Kale with peanut sauce and spicy roasted black beans

Kale in peanut sauce with roasted black beans

The weather has been remarkably strange this week. People will walk up to one another and remark, “what a strange day!” We seem to go through several seasons in one day. The mornings are cool and damp and foggy. The chill stretches into the afternoon, so that you sit, shivering in your brick house (which stays cool till sometime in August) and piling on cardigans. Then, when you venture out around three o’clock, the sun burns through the haze and suddenly it feels like mid-summer. It’s hot. You feel dazed, dizzy and burnt in the unexpected sunshine. Then small showers pass by, when they’re not predicted, and a gentle thunder storms wake you at 4:30 in the morning. What strange days!

Malcolm and I went for a walk yesterday morning in the seashore mistiness. Everything was vividly green through the haze. We pilfered a lambs ear from the abandoned train tracks for Malcolm to plant in the back yard. Someone passing asked Malcolm if he likes lambs ear because it’s soft. “No,” he said matter-of-factly, “Because it smells like goat’s cheese.” That’s my boy!!

It’s been nice cooking weather. Lots of exciting produce – fresh and tender and new.
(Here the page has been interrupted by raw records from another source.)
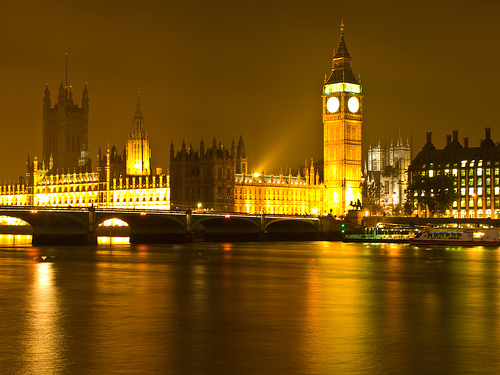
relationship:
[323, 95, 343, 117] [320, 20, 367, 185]
clock on structure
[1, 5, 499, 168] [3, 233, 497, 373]
sky above water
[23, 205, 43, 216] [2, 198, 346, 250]
signal lights on bridge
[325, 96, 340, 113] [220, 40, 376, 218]
clock on building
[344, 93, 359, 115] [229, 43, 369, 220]
clock on building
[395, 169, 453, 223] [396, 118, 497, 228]
trees in front of building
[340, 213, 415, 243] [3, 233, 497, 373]
boat in water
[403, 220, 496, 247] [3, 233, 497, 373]
boat on water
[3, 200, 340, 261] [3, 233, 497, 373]
bridge above water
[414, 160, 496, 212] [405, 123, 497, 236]
windows on building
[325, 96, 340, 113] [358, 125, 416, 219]
clock on castle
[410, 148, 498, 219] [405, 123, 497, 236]
lights on building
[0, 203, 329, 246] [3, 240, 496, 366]
bridge along river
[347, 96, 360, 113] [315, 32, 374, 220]
clock on tower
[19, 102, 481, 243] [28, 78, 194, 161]
multiple chimneys on roof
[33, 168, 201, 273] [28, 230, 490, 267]
arch under bridge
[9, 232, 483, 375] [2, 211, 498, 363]
light reflecting on water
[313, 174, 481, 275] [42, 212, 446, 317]
light on bridge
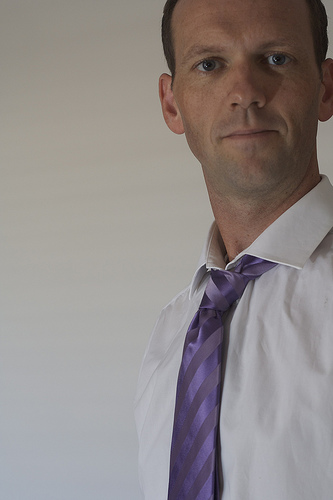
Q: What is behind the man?
A: A wall.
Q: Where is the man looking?
A: At the camera.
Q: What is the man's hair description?
A: A receding hairline.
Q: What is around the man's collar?
A: A tie.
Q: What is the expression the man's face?
A: Solemn.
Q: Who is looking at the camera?
A: The man in the white shirt and tie.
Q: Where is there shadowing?
A: On the man's nose.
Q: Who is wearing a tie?
A: The man in the white shirt.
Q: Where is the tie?
A: On the man's neck.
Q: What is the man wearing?
A: A dress shirt.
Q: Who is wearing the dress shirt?
A: The man.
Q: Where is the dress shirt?
A: On the man.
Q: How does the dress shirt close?
A: Buttons.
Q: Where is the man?
A: In front of a wall.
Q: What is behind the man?
A: A wall.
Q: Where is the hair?
A: ON the man's head.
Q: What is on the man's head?
A: Hair.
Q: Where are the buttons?
A: ON the shirt.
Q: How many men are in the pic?
A: 1.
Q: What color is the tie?
A: Purple.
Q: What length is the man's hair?
A: Short.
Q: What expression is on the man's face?
A: Neutral.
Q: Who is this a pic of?
A: A man.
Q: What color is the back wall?
A: White.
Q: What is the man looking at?
A: The camera.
But it’s not too hot to cook it yet, and if you’re lucky the day stays warm long enough that you can eat outside. The peanut sauce in this recipe was inspired by barbecue sauce. I find barbecue sauce fascinating. The mix of flavors. The fact that it often contains tamarind, which seems like an unexpected ingredient in a very American food. I thought a peanutty barbecue sauce would be tasty. So that’s what I made. The black beans are roasted separately, with their own complementary spices. They have a nice texture, not crispy, like roasted chickpeas, but pleasantly firm. They go nicely with the kale, which brings its own assertive texture to the bowl.

Here’s Beastie Boys with Peanut Butter and Jelly. I love it! I love them!

1 medium-sized bunch of kale, washed, stems removed
1 large tomato, roughly chopped
2 T olive oil
2 cloves garlic, diced
1 T brown sugar
2 t tomato paste
1 t cayenne (or to taste)
1 t sage
1 t oregano
1/2 t mustard powder
1/2 t smoked paprika
1/4 t tamarind concentrate
1/4 cup peanut butter
1 T balsamic
salt & plenty of ground black pepper


1 can black beans, rinsed and well-drained
2 T olive oil
1 t oregano
1 t sage
1/2 t red pepper flakes
1/2 t cumin
1/2 t smoked paprika
salt and black pepper


Preheat the oven to 425. Combine all of the ingredients but the salt and pepper, and spread in a single layer on a baking tray. Roast for about 15-20 minutes. DOn’t stir them too much, because they’ll fall apart, but make sure they don’t stick to the tray. When they’re dark and fragrant, take them out and let them cool. They won’t be crispy, but they’ll have a nice, almost-crunchy texture.


Boil a large pot of salted water. Drop the kale in and boil for about 10 minutes, till it’s quite soft, but still bright. Drain, let it cool till you can handle it, and chop it into small pieces.

Meanwhile, over medium heat, warm the olive oil in a large frying pan. Add the garlic, sage and oregano. Stir and cook for a minute or two. Add the brown sugar, tomato paste and tamarind concentrate. Stir and cook for a minute or two. Then add the peanut butter, the mustard, cayenne, paprika and cumin. Stir to mix, and then add the tomato and a cup and a half of water. Mix till smooth. Bring to a boil, reduce heat and simmer till it’s warm through and slightly thickened. If it gets too thick, add more water. Add the balsamic, salt and plenty of ground pepper, and then taste the sauce. Adjust for sweetness, heat and tartness with sugar, cayenne and balsamic.

Drop the kale into the sauce, stir and mix.

Serve with rice, and with a bowl of roasted black beans on the side – people can add them by the spoonful as they like.


4 thoughts on “Kale with peanut sauce and spicy roasted black beans

    • So sad about MCA! So sad.

      And yes, you rinse the black beans, and then drain them quite well so they’re very dry.